The organizing principle came from two retired scholars who had spent many years at the Wisconsin Historical Society, former curator of sound and visual archives George A. Talbot and former research specialist Jack O. Holzhueter.

While perusing the McVicar/Williams pairs, the two (who co-wrote an essay for the book) realized that the images could be structured as a walking tour of the isthmus that would begin on King Street, in the oldest portion of the city, and then proceed around the Capitol Square. This way readers could easily trace the period of change that the photographs cover.

Williams quickly agreed to the idea, and with help from Holzhueter (who also wrote the captions for the photographs and served as Williams' editorial consultant), the final structure of the book took shape. Holzhueter says that he and Talbot hoped that this historically informed structure would provoke readers to take the book under arm and use it as a guide to the Madison they might have missed during rushed commutes. In his introduction to Double Take, Williams says, "Seeing and knowing a place requires spending time in it, paying careful attention, looking at both the details and the larger picture.

Madisonians in particular might avail themselves of a walking tour of these sites, with book in hand, as a means of reacquainting themselves with their city, finding perhaps that they will be truly seeing some things for the first time." Angus McVicar wasn't taking photographs for posterity. He did most of his work for paying clients who wanted their large new signage, their packed display windows and their dignified office facades front and center. Even the casual reader is sure to notice that his original photographs were cropped in the camera to present his subjects as vital, going concerns, not representative pieces of architecture. It's Williams' great achievement that his pairs overcome the commercial qualities of McVicar's photographs and produce what he calls the "new work" -- the visual representation of change that a single photograph could never offer.

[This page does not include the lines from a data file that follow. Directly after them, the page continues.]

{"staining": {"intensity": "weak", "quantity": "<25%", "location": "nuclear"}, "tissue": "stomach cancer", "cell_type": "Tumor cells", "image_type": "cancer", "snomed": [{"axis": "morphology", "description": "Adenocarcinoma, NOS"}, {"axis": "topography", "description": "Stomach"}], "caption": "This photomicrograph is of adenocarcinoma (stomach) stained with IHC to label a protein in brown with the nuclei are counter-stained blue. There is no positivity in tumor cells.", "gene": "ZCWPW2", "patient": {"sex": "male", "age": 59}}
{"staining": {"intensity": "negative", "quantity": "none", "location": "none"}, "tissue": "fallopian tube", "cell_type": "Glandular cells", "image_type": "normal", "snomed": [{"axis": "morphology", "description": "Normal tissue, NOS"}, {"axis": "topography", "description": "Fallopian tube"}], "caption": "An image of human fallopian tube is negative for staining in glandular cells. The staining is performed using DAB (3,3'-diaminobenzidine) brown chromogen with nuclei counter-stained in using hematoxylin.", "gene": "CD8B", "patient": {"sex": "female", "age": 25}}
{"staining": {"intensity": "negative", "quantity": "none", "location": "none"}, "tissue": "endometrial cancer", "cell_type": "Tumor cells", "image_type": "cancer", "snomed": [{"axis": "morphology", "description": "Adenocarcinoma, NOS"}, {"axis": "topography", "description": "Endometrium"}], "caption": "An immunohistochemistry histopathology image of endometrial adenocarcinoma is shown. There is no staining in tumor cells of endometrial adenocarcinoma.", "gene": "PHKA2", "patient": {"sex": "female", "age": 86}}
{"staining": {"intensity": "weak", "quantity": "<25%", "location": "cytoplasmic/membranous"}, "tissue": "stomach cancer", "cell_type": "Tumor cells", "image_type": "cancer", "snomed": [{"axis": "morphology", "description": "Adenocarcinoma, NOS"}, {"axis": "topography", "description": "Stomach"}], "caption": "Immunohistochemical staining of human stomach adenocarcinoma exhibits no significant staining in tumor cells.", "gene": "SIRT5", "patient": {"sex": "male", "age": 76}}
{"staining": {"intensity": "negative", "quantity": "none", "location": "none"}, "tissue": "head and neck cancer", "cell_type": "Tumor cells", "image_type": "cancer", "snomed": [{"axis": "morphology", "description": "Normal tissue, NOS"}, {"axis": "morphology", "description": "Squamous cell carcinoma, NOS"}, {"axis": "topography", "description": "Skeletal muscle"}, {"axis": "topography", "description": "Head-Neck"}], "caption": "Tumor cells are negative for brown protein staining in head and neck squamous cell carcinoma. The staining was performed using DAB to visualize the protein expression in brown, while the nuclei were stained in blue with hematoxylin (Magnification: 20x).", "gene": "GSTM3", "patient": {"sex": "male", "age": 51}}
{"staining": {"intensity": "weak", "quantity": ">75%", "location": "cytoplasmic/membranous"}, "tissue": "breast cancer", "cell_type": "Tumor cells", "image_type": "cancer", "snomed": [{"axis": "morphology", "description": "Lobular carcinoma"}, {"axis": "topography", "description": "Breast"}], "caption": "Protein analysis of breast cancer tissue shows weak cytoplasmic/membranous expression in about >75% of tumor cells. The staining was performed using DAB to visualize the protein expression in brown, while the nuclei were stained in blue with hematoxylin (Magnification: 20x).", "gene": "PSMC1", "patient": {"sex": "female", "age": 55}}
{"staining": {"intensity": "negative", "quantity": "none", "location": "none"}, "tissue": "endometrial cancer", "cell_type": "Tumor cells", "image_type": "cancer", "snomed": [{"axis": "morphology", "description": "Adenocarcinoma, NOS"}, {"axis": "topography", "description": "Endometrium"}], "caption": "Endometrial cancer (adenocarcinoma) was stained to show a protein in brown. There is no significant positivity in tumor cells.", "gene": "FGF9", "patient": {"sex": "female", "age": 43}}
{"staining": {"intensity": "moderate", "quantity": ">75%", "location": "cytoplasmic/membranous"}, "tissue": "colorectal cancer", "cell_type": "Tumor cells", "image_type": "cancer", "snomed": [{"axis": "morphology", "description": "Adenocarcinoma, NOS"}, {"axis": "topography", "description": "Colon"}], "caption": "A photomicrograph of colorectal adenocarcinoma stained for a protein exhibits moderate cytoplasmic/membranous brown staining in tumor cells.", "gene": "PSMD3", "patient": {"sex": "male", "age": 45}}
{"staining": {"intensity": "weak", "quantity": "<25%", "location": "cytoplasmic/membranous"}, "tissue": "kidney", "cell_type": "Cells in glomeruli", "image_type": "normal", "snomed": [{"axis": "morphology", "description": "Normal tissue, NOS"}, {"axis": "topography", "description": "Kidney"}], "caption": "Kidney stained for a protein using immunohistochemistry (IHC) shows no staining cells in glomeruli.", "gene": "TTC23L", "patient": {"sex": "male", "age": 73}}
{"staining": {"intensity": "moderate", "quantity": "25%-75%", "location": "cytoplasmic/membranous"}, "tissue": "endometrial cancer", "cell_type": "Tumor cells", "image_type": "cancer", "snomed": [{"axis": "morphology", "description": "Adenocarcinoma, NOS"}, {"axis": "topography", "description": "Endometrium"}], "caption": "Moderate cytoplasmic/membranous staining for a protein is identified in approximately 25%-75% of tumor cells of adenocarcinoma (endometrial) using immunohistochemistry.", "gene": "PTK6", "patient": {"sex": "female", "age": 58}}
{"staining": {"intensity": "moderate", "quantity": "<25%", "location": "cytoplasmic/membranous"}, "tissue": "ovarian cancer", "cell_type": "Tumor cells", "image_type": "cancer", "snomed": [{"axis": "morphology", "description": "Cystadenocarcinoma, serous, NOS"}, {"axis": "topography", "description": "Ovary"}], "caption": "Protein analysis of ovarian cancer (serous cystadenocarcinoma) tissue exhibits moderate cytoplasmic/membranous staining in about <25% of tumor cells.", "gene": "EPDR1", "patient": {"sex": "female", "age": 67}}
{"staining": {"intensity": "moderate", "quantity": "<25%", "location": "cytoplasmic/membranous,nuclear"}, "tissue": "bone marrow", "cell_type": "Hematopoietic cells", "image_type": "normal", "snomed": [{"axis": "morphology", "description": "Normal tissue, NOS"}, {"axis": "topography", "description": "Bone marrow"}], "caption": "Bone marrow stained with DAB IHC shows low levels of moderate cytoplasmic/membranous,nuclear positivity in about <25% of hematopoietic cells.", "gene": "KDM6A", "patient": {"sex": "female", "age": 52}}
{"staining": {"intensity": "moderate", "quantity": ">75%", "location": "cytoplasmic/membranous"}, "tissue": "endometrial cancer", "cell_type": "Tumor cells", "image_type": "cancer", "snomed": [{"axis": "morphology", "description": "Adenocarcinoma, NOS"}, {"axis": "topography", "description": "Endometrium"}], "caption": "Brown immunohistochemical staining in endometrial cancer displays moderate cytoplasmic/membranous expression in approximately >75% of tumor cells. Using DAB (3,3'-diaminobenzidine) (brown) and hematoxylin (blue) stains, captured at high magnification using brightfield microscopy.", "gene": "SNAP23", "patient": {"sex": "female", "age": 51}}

Williams' talent for revealing changes in the cityscape gives us insight into the ways in which we can guide the redevelopment of downtown right now and into the future. Take a look at McVicar's low-angle 1934 view of the soon-to-be demolished Sherlock Hotel, an Italianate "flat iron" building constructed of yellow limestone that once capped the eastern side of the initial block of King Street. He obviously stood below grade to emphasize how well the aging, somewhat cobbled structure completed the handsome arrangement of vernacular 19th-century buildings that stretched up the block toward the Capitol. And he didn't employ this visual strategy by accident.

The caption for the photograph points out that The Capital Times had hired McVicar to memorialize the building and the block on which it stood.

The paper had motives that affected the composition of McVicar's photograph. The 79-year-old building was being razed to make room for a modern gas station, and obviously that was news. But the newspaper's first offices and printing plant had also been located in the middle of the block, and it's plain that the higher-ups at The Capital Times wanted an attractive visual record of the business' physical origins. Bound by McVicar's commercial choices, Williams also shot the block from below in 1999. But he didn't have to worry about idealizing any of its architectural elements.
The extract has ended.